Problem to work on
Among the records that follow, set down only the lines from the one containing "21: (456, 251, 4.95)" to the one containing "52: (231, 75, 9.32)", both included, exactly.

------------------------------

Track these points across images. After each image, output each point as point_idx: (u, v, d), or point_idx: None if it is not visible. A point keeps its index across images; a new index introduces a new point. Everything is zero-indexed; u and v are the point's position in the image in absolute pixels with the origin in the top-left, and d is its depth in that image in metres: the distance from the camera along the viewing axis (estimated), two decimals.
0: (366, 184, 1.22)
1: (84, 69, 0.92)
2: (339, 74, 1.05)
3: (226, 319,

------------------------------

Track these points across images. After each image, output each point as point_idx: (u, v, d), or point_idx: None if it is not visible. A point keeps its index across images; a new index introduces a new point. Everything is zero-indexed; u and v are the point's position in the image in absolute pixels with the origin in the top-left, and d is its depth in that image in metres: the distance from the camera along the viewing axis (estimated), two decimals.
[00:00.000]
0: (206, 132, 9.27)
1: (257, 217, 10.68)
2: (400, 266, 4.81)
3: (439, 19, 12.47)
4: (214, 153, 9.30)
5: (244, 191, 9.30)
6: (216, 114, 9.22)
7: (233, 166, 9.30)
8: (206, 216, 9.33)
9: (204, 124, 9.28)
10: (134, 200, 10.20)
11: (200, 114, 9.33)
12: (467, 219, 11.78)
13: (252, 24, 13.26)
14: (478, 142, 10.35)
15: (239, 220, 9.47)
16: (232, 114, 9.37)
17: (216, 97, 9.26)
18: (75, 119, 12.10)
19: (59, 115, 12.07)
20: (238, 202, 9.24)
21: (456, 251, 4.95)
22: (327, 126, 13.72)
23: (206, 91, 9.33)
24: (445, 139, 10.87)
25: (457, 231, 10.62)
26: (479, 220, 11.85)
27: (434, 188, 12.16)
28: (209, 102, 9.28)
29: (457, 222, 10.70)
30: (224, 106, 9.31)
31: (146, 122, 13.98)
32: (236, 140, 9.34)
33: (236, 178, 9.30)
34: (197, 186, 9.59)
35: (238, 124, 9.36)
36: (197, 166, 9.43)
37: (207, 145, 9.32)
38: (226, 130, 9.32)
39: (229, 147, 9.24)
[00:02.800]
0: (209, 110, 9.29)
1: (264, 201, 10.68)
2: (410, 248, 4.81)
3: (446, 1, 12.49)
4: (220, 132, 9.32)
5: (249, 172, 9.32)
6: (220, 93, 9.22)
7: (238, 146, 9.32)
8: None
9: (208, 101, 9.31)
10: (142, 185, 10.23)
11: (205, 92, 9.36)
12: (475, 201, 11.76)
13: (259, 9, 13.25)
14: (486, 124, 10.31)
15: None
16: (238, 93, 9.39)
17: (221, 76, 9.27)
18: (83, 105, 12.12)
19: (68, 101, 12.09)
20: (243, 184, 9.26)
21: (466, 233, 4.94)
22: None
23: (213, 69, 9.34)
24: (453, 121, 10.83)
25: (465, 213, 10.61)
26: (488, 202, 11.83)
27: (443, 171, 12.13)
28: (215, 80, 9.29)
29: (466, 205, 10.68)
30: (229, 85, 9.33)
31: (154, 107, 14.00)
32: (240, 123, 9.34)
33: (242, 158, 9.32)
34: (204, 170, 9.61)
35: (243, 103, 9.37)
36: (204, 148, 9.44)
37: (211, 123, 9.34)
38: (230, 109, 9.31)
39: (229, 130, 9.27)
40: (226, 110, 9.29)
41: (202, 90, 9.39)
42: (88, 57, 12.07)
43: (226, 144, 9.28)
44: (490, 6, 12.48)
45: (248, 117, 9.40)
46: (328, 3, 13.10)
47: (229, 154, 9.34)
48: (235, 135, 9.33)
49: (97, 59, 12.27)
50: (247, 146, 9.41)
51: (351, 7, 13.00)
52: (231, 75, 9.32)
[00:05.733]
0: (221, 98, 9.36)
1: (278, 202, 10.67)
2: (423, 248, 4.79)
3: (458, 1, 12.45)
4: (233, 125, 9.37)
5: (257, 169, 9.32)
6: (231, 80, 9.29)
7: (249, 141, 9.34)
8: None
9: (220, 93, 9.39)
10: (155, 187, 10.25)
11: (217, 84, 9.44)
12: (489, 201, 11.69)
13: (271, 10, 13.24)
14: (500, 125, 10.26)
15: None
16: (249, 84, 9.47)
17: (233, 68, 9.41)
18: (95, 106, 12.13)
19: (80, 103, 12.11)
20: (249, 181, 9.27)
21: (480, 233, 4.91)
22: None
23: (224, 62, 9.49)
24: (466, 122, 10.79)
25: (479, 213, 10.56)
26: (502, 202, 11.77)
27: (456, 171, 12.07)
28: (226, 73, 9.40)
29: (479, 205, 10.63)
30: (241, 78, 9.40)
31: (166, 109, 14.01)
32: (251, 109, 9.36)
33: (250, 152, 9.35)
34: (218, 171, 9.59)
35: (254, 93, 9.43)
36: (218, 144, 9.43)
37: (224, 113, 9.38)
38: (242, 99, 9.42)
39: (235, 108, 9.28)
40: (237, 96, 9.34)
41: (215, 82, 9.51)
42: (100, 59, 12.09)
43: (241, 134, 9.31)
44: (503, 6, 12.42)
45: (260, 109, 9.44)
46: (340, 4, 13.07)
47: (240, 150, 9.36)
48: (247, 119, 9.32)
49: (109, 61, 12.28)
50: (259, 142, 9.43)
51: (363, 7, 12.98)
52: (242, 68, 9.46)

------------------------------

Response
21: (456, 251, 4.95)
22: (327, 126, 13.72)
23: (206, 91, 9.33)
24: (445, 139, 10.87)
25: (457, 231, 10.62)
26: (479, 220, 11.85)
27: (434, 188, 12.16)
28: (209, 102, 9.28)
29: (457, 222, 10.70)
30: (224, 106, 9.31)
31: (146, 122, 13.98)
32: (236, 140, 9.34)
33: (236, 178, 9.30)
34: (197, 186, 9.59)
35: (238, 124, 9.36)
36: (197, 166, 9.43)
37: (207, 145, 9.32)
38: (226, 130, 9.32)
39: (229, 147, 9.24)
[00:02.800]
0: (209, 110, 9.29)
1: (264, 201, 10.68)
2: (410, 248, 4.81)
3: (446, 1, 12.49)
4: (220, 132, 9.32)
5: (249, 172, 9.32)
6: (220, 93, 9.22)
7: (238, 146, 9.32)
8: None
9: (208, 101, 9.31)
10: (142, 185, 10.23)
11: (205, 92, 9.36)
12: (475, 201, 11.76)
13: (259, 9, 13.25)
14: (486, 124, 10.31)
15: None
16: (238, 93, 9.39)
17: (221, 76, 9.27)
18: (83, 105, 12.12)
19: (68, 101, 12.09)
20: (243, 184, 9.26)
21: (466, 233, 4.94)
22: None
23: (213, 69, 9.34)
24: (453, 121, 10.83)
25: (465, 213, 10.61)
26: (488, 202, 11.83)
27: (443, 171, 12.13)
28: (215, 80, 9.29)
29: (466, 205, 10.68)
30: (229, 85, 9.33)
31: (154, 107, 14.00)
32: (240, 123, 9.34)
33: (242, 158, 9.32)
34: (204, 170, 9.61)
35: (243, 103, 9.37)
36: (204, 148, 9.44)
37: (211, 123, 9.34)
38: (230, 109, 9.31)
39: (229, 130, 9.27)
40: (226, 110, 9.29)
41: (202, 90, 9.39)
42: (88, 57, 12.07)
43: (226, 144, 9.28)
44: (490, 6, 12.48)
45: (248, 117, 9.40)
46: (328, 3, 13.10)
47: (229, 154, 9.34)
48: (235, 135, 9.33)
49: (97, 59, 12.27)
50: (247, 146, 9.41)
51: (351, 7, 13.00)
52: (231, 75, 9.32)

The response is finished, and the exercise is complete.